Наконец он поднялся, Вера пошла его проводить и, пока шла, все никак не могла решить, радоваться ей или огорчаться, что и сегодня между ними ничего не было. Уже в дверях, когда она потянулась, чтобы зажечь свет, он неожиданно обхватил ее и, не обращая внимания на пальто, стал целовать в плечи, шею, грудь, руки. От всего этого ей было необыкновенно хорошо, но большего она не хотела и, хохоча, одной рукой от него отбивалась, другой же крепко, боясь, как бы оно не распахнулось, держала пальто.

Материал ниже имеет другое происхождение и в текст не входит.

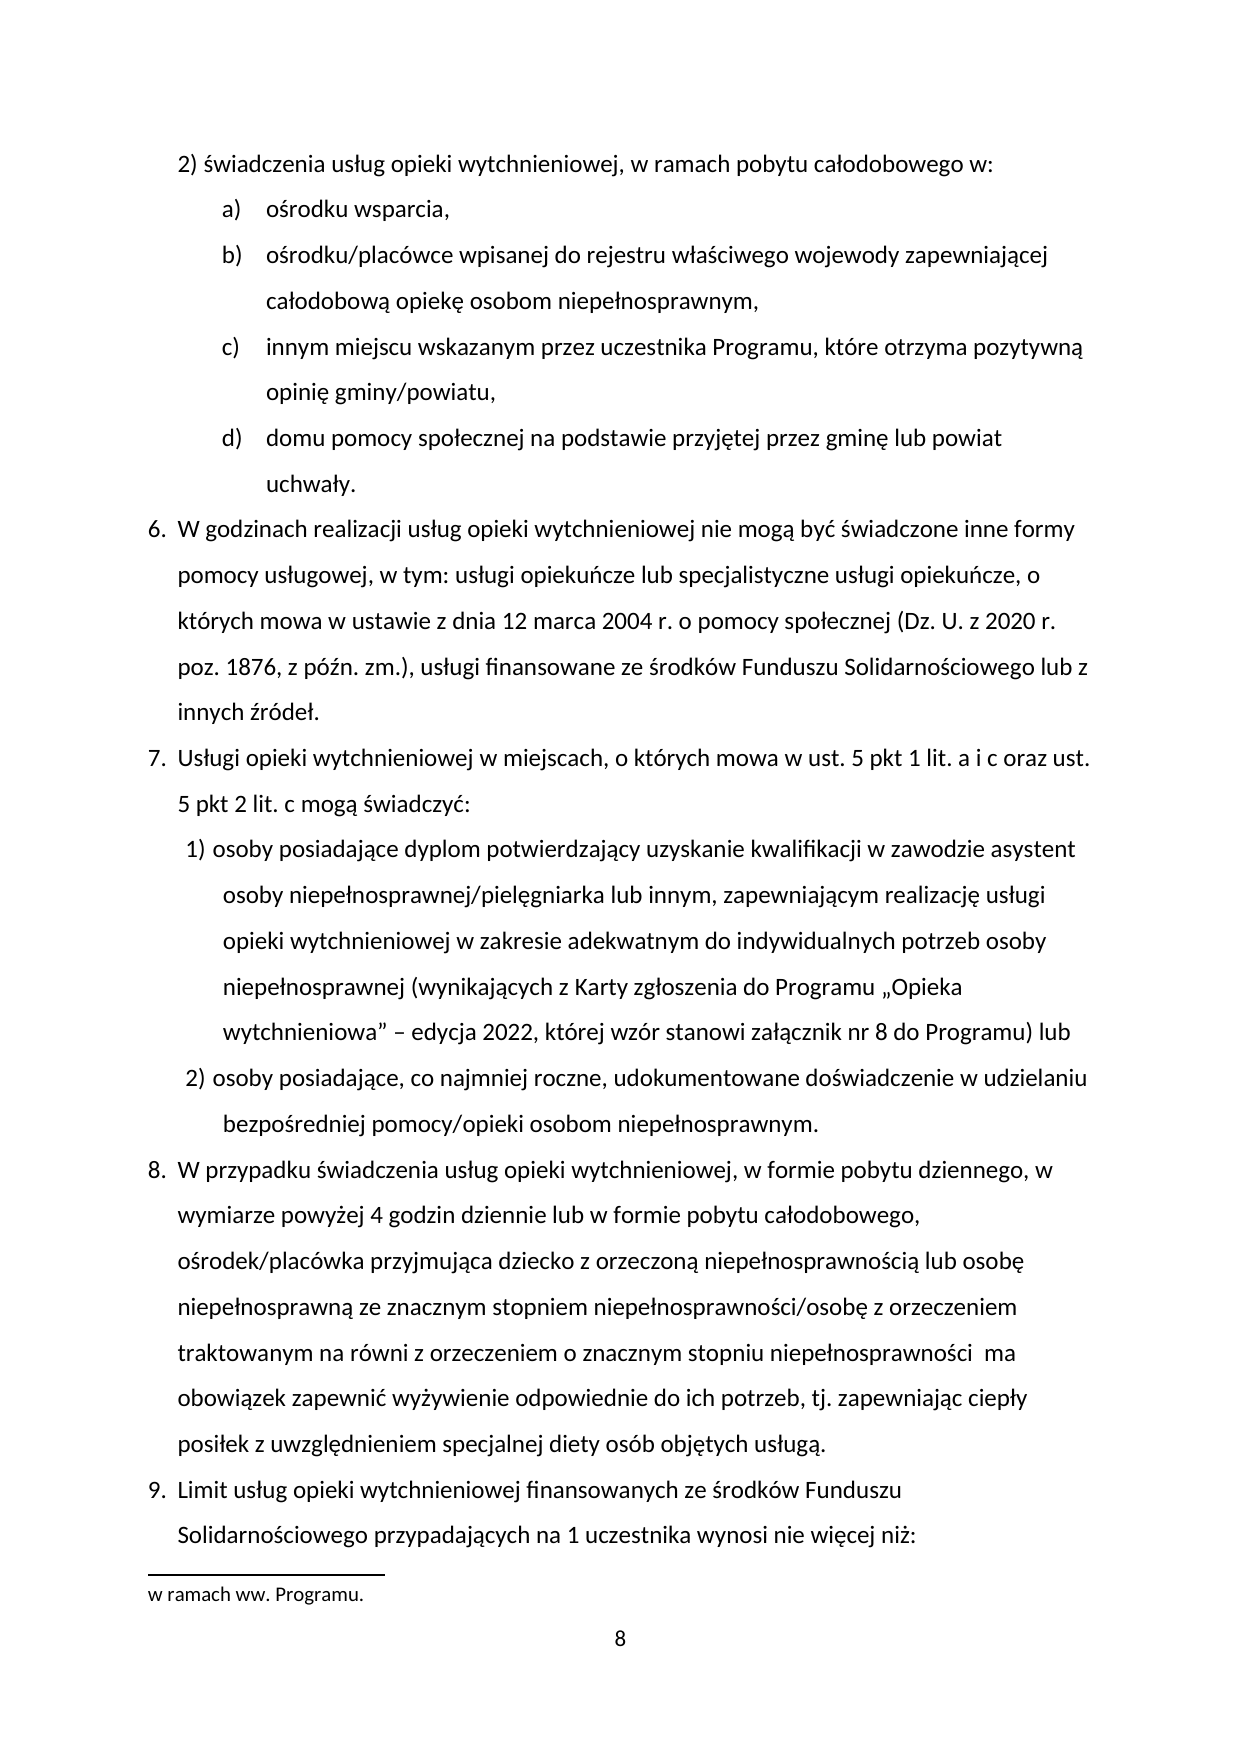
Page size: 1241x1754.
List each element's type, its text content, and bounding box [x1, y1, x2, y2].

list Usługi opieki wytchnieniowej w miejscach, o których mowa w ust. 5 pkt 1 lit. a i c oraz ust. 5 pkt 2 lit. c mogą świadczyć: [148, 742, 1092, 818]
text 2) świadczenia usług opieki wytchnieniowej, w ramach pobytu całodobowego w: [177, 148, 1092, 178]
list W przypadku świadczenia usług opieki wytchnieniowej, w formie pobytu dziennego, w wymiarze powyżej 4 godzin dziennie lub w formie pobytu całodobowego, ośrodek/placówka przyjmująca dziecko z orzeczoną niepełnosprawnością lub osobę niepełnosprawną ze znacznym stopniem niepełnosprawności/osobę z orzeczeniem traktowanym na równi z orzeczeniem o znacznym stopniu niepełnosprawności ma obowiązek zapewnić wyżywienie odpowiednie do ich potrzeb, tj. zapewniając ciepły posiłek z uwzględnieniem specjalnej diety osób objętych usługą. [148, 1154, 1092, 1459]
list domu pomocy społecznej na podstawie przyjętej przez gminę lub powiat uchwały. [222, 422, 1092, 498]
list ośrodku/placówce wpisanej do rejestru właściwego wojewody zapewniającej całodobową opiekę osobom niepełnosprawnym, [222, 239, 1092, 315]
list osoby posiadające, co najmniej roczne, udokumentowane doświadczenie w udzielaniu bezpośredniej pomocy/opieki osobom niepełnosprawnym. [185, 1062, 1092, 1138]
list ośrodku wsparcia, [222, 193, 1092, 224]
list W godzinach realizacji usług opieki wytchnieniowej nie mogą być świadczone inne formy pomocy usługowej, w tym: usługi opiekuńcze lub specjalistyczne usługi opiekuńcze, o których mowa w ustawie z dnia 12 marca 2004 r. o pomocy społecznej (Dz. U. z 2020 r. poz. 1876, z późn. zm.), usługi finansowane ze środków Funduszu Solidarnościowego lub z innych źródeł. [148, 513, 1092, 727]
list innym miejscu wskazanym przez uczestnika Programu, które otrzyma pozytywną opinię gminy/powiatu, [222, 331, 1092, 407]
list osoby posiadające dyplom potwierdzający uzyskanie kwalifikacji w zawodzie asystent osoby niepełnosprawnej/pielęgniarka lub innym, zapewniającym realizację usługi opieki wytchnieniowej w zakresie adekwatnym do indywidualnych potrzeb osoby niepełnosprawnej (wynikających z Karty zgłoszenia do Programu „Opieka wytchnieniowa” – edycja 2022, której wzór stanowi załącznik nr 8 do Programu) lub [185, 834, 1092, 1047]
list Limit usług opieki wytchnieniowej finansowanych ze środków Funduszu Solidarnościowego przypadających na 1 uczestnika wynosi nie więcej niż: [148, 1474, 1092, 1550]
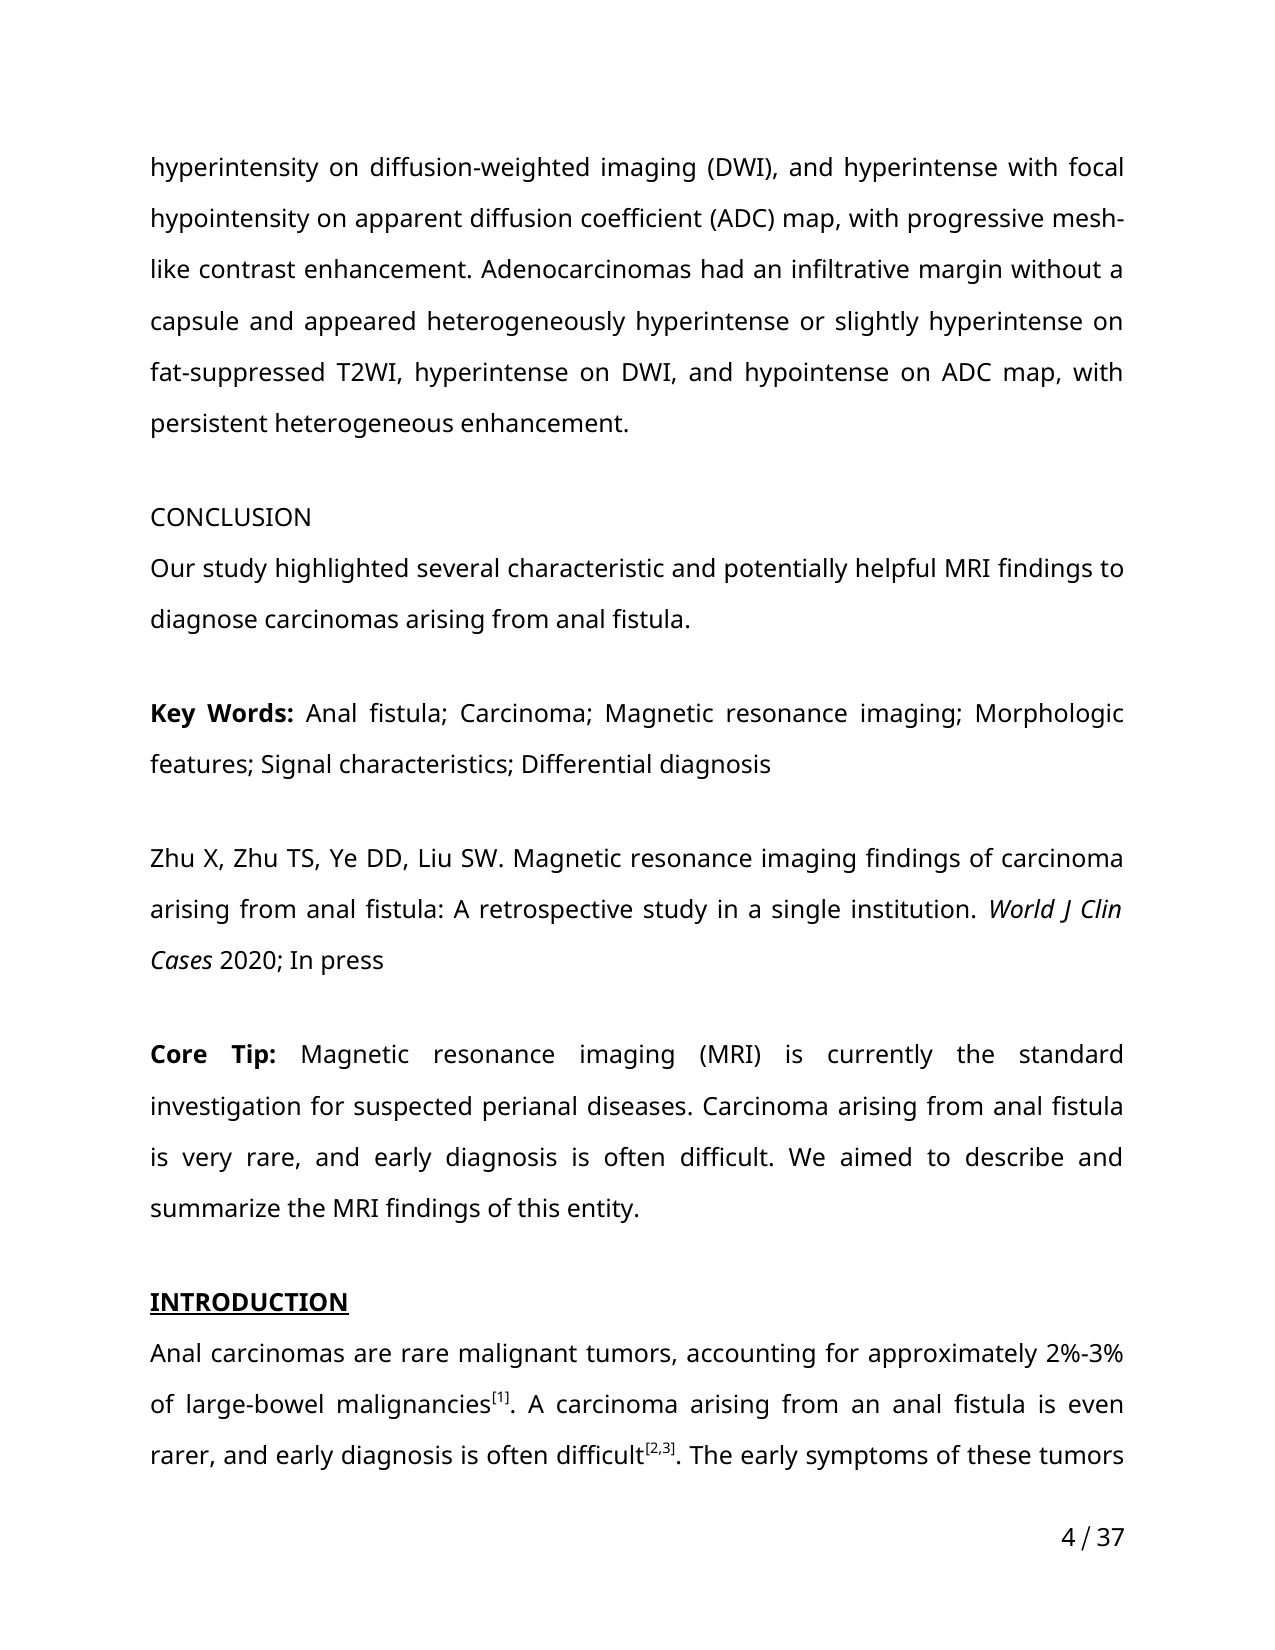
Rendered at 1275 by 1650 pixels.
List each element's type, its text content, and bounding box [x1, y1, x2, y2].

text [150, 150, 1125, 439]
text INTRODUCTION [150, 1284, 1125, 1318]
text Key Words: Anal fistula; Carcinoma; Magnetic resonance imaging; Morphologic features; Signal characteristics; Differential diagnosis [150, 696, 1125, 781]
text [150, 1335, 1125, 1472]
text Our study highlighted several characteristic and potentially helpful MRI findings to diagnose carcinomas arising from anal fistula. [150, 550, 1125, 636]
text CONCLUSION [150, 499, 1125, 533]
text Core Tip: Magnetic resonance imaging (MRI) is currently the standard investigation for suspected perianal diseases. Carcinoma arising from anal fistula is very rare, and early diagnosis is often difficult. We aimed to describe and summarize the MRI findings of this entity. [150, 1037, 1125, 1224]
text Zhu X, Zhu TS, Ye DD, Liu SW. Magnetic resonance imaging findings of carcinoma arising from anal fistula: A retrospective study in a single institution. World J Clin Cases 2020; In press [150, 841, 1125, 977]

На следующий день после Юры Колпина, который занял у него не больше времени, чем Хургин, — так он и рассчитывал — Ерошкину предстояло начать допросы Алексея Горбылева. Хотя он знал об этом уже давно, ничего хорошего от этих допросов он все равно не ждал. Дело в том, что Горбылев возглавлял сейчас Харьковское областное управление НКВД и был по рангу на три ступеньки выше Ерошкина. Конечно, Ерошкину за десять лет работы в органах случалось допрашивать людей и в бльших чинах, чем Горбылев, но все это были враги народа и чины их были бывшие, а Горбылев сразу же после допроса должен был вернуться в Харьков на прежнюю должность. Ерошкин уже несколько раз говорил Смирнову, что, если он, Ерошкин, будет допрашивать Горбылева, это будет нарушением субординации, и просил передать Горбылева кому-нибудь другому, но Смирнов сначала уклонялся, а потом заявил, что дело настолько важное, что весь этот политес никого волновать не должен. К счастью, хотя Ерошкину так до самого конца не удалось взять с Горбылевым верный тон, тот вел себя спокойно, корректно и никаких особых проблем у них не возникло. В Вериной жизни вообще очень многое было связано с Башкирией. Это и понятно: именно там началась ее “взрослая” жизнь. Из Башкирии был и Корневский, и Тимур. Там же она познакомилась с Горбылевым.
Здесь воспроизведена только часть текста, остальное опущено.